My *experimental* work on generating form for Doctrine 1.x models is kept in the Ossigeno Cms subversion repository:
http://ossigeno.svn.sourceforge.net/viewvc/ossigeno/trunk/core/library/Otk/
The main point was distinguish between relationship towards entities, which use a select or multiselect, and relationship towards value objects which use Zend_SubForms.
It's an open source product, so feel free to do nearly whatever you want with it :)
Is there anyway of making form generation standalone??
My solution relies on zend framework Zend_Form component which is highly coupled to Zend_View and other components to generate the html.
Hi Giorgio,
So the idea here is that inside My_Factory, the method createScaffoldingForm would look something like this:
public function createScaffoldingForm
(Doctrine_Record $model)
{
$strategy = new Otk_Form_Doctrine_Strategy();
$manager = new Otk_Form_Doctrine_OptionsManager();
$form = new Otk_Form_Doctrine($model, $strategy, $manager);
return $form;
}
Then calling code - like an action controller - would use:
$form = $myFactory->createScaffoldingForm ($model)
Is that right?
So controller code only sees the factory method, while inside the factory, you can create helper strategies, and managers, and gerbils on wheels.
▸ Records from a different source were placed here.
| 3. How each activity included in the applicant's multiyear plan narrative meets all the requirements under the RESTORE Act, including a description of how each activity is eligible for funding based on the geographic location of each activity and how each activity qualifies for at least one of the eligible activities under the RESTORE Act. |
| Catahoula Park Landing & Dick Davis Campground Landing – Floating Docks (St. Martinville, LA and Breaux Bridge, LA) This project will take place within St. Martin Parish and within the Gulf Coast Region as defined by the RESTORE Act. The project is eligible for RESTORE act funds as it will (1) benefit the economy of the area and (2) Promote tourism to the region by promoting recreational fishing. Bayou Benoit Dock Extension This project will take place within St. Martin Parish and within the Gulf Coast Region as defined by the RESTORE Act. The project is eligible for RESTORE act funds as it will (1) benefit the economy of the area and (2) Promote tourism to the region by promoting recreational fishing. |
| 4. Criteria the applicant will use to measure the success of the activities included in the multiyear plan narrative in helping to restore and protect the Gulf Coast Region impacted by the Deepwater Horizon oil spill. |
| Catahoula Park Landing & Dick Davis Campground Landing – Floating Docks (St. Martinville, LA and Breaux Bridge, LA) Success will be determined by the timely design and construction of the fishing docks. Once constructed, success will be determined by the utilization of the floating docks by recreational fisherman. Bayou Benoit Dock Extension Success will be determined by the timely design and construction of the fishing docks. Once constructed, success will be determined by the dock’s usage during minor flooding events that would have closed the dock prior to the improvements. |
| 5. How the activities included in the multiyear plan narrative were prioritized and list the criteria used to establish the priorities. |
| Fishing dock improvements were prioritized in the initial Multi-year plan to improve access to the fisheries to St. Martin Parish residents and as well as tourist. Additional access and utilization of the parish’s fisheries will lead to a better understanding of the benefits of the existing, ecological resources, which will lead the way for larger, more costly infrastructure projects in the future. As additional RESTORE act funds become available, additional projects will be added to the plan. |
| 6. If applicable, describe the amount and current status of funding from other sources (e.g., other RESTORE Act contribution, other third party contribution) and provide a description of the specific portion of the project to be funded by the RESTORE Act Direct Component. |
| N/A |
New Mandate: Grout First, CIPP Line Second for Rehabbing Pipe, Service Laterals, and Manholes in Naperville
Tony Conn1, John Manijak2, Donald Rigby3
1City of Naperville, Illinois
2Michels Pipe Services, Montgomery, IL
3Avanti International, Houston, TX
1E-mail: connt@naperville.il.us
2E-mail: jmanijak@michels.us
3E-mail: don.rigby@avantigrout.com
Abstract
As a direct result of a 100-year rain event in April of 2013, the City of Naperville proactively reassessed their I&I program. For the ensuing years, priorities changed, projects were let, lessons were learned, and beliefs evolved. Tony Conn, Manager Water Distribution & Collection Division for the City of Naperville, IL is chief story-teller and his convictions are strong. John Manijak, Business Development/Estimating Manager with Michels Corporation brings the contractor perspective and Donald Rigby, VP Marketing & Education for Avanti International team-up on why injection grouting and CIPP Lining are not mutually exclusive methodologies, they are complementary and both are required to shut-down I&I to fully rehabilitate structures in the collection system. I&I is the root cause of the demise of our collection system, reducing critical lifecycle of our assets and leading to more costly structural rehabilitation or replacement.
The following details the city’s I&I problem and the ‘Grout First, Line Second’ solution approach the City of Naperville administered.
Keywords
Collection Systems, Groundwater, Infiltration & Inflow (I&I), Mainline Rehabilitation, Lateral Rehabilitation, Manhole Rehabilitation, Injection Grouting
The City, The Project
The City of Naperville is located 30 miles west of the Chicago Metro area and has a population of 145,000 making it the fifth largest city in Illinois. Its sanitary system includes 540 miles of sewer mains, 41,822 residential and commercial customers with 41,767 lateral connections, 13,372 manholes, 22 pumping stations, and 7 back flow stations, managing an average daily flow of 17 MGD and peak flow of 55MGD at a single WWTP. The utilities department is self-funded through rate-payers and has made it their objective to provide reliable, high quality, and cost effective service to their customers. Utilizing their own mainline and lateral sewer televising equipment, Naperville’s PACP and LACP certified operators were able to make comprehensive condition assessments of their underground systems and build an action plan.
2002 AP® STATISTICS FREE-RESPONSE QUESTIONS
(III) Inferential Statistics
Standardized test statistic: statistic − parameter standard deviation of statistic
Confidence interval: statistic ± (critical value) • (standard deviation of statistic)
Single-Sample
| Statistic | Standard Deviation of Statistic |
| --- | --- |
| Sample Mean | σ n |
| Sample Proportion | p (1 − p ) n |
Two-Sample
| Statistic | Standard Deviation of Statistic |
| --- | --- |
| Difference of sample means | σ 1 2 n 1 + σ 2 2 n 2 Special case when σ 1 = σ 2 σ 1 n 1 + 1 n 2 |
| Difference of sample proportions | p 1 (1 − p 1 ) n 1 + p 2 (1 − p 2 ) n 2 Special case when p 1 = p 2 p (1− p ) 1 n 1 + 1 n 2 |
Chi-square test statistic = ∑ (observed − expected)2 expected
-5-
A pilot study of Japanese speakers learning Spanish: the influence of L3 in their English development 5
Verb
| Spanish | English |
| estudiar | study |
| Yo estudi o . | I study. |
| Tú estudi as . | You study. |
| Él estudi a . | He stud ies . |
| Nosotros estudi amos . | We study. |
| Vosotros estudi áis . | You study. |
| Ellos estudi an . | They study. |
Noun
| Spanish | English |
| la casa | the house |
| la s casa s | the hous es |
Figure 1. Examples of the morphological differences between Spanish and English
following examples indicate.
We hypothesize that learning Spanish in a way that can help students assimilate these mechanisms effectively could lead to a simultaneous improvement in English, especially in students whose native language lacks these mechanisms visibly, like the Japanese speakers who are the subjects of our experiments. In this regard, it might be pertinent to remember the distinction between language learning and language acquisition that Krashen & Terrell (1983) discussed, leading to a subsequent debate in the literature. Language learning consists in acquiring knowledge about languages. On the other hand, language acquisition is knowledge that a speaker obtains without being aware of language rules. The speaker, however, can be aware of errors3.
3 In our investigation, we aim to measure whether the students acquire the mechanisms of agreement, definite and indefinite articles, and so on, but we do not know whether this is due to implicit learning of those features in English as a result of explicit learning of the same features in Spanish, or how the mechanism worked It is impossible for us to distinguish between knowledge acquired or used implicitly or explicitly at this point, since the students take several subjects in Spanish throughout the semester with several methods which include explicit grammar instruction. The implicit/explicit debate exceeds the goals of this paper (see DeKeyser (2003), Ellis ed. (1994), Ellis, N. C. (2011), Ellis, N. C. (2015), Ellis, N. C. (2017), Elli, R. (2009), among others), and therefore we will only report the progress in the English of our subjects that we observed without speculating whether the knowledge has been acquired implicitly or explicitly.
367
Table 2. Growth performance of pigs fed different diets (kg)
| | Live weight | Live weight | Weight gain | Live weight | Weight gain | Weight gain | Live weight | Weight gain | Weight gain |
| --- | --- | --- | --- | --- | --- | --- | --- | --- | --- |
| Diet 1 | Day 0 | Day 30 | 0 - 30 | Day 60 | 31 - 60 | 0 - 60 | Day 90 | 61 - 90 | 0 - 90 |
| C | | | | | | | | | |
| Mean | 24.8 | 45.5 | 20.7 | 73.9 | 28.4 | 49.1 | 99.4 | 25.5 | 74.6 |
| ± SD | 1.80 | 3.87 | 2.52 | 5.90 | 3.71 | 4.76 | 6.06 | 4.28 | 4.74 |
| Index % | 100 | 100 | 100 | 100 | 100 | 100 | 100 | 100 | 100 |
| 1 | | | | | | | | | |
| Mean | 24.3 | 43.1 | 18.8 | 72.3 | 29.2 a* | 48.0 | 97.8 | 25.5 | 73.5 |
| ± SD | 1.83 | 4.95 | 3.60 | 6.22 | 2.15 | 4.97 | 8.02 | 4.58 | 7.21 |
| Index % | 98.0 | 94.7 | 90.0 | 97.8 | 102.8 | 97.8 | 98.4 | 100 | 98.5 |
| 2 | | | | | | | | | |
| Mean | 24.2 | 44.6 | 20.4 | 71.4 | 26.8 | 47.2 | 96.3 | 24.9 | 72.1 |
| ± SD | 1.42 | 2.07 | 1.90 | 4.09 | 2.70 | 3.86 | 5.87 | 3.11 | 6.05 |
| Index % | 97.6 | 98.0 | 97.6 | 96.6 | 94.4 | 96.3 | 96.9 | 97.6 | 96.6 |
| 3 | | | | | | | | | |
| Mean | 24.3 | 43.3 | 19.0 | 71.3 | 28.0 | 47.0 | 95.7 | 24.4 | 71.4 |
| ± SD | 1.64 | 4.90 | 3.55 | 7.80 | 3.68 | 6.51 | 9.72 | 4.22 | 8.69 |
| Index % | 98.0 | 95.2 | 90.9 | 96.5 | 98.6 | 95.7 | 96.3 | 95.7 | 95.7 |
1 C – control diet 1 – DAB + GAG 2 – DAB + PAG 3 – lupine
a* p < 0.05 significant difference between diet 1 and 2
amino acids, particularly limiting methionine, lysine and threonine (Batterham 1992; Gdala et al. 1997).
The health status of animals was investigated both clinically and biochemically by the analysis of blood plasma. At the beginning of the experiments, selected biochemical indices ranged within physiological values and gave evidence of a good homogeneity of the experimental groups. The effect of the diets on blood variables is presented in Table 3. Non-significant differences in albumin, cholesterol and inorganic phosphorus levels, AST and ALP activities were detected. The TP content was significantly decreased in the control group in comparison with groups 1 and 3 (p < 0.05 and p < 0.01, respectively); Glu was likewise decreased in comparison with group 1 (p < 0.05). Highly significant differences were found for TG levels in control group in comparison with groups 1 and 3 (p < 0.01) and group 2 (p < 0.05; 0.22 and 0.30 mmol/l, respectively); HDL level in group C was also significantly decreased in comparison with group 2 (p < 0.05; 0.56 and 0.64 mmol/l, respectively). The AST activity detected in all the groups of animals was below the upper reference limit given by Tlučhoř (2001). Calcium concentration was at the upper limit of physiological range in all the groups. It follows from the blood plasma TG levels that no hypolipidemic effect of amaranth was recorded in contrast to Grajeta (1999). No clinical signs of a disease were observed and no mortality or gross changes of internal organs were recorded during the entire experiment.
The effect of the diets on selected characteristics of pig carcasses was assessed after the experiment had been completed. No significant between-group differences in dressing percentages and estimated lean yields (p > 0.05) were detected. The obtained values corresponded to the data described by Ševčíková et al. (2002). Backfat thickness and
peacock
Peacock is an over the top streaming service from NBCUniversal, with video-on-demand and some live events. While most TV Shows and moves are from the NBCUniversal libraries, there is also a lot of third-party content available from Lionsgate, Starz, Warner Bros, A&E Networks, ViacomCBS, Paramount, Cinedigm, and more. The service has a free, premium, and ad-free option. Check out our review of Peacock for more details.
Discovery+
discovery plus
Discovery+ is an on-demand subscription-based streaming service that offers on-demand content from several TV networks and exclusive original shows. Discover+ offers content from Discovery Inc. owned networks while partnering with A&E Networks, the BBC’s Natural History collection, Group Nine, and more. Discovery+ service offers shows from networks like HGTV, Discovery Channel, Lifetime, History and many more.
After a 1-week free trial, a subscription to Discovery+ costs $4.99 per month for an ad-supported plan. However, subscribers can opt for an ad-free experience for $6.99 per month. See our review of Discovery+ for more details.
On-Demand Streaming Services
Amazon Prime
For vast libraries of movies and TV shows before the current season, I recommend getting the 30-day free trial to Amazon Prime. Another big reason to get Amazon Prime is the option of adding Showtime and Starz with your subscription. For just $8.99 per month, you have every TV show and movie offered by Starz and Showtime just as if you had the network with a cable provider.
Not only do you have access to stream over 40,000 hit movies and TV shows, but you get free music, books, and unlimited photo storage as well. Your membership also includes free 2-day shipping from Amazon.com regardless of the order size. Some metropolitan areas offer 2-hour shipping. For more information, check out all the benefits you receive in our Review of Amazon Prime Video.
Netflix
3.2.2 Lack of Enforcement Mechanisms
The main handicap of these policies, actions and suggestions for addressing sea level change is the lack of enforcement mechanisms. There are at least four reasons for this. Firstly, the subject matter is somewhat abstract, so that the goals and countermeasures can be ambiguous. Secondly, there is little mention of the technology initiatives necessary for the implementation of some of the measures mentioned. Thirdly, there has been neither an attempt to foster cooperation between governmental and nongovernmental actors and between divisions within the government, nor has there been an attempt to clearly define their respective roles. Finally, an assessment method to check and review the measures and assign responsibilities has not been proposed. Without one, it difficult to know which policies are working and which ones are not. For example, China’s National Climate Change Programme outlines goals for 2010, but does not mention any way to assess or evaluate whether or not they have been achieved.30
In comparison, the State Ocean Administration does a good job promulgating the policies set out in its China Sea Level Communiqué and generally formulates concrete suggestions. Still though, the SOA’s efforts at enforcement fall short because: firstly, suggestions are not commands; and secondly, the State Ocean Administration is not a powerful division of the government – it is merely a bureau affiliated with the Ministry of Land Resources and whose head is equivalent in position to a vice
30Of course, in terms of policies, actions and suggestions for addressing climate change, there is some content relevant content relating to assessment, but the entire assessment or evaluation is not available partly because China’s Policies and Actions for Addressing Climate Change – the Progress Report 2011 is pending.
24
Client code is not aware.
Is that right?
Yes, I'm in a hurry now but it seems all right. If client code is in an object, it is not even aware of what factory is if you pass the factory in the constructor of your client (see Abstract Factory pattern). The benefits of this approach are independent testing of all the classes (besides the factory that contains only new operators and no logic to test).
So is the idea that there will be one factory for the app that performs lots of tasks like this?
This single factory functions as a kind-of DI container that creates/stores instances of my various services.
Any client class that needs these services is passed the factory/container (probably in its constructor).
Does that sound right?
But then doesn't this factory/container get huge, encompassing all "service" creation?
I understand the benefit of DI, but I always seem to get tripped up on notions of:
1. Scope: where in my execution flow is my DI container actually instantiated),
2. who gets passed what, and how much responsibility it should have. Should all clients classes accept my DI container as a constructor parameter, so all clients classes need to be DI-aware?
Or should client constructors only receive the services that they need? In this case, the signature of the constructor is susceptible to change as we abstract/refactor service responsibilities.
3. Size: if my factory/container is responsible for all my service creation, won't it get huge and unwieldy over time?
Sorry for all the questions, but I feel like I am right on the edge of "getting" a lot of these compositional, loosely-coupled, DI concepts. But not yet quite there.
Thanks and cheers,
Of course you should ask! Discussion on this practices is needed.
A DI container is in fact an automatically generated factory, but I prefer abstract factories since they are easier to configure.
Of course the main factory will be huge, but it contains only *new* operators so it's not a big problem. Maybe 100 lines of *new*s?
Beware that client objects require in the constructor only the collaborator, and not a factory. The factory instance the collaborators and injects them. No one has knowledge that exist a main factory. Decoupling from the collaborators *interfaces* is not possible as the client class depends on them.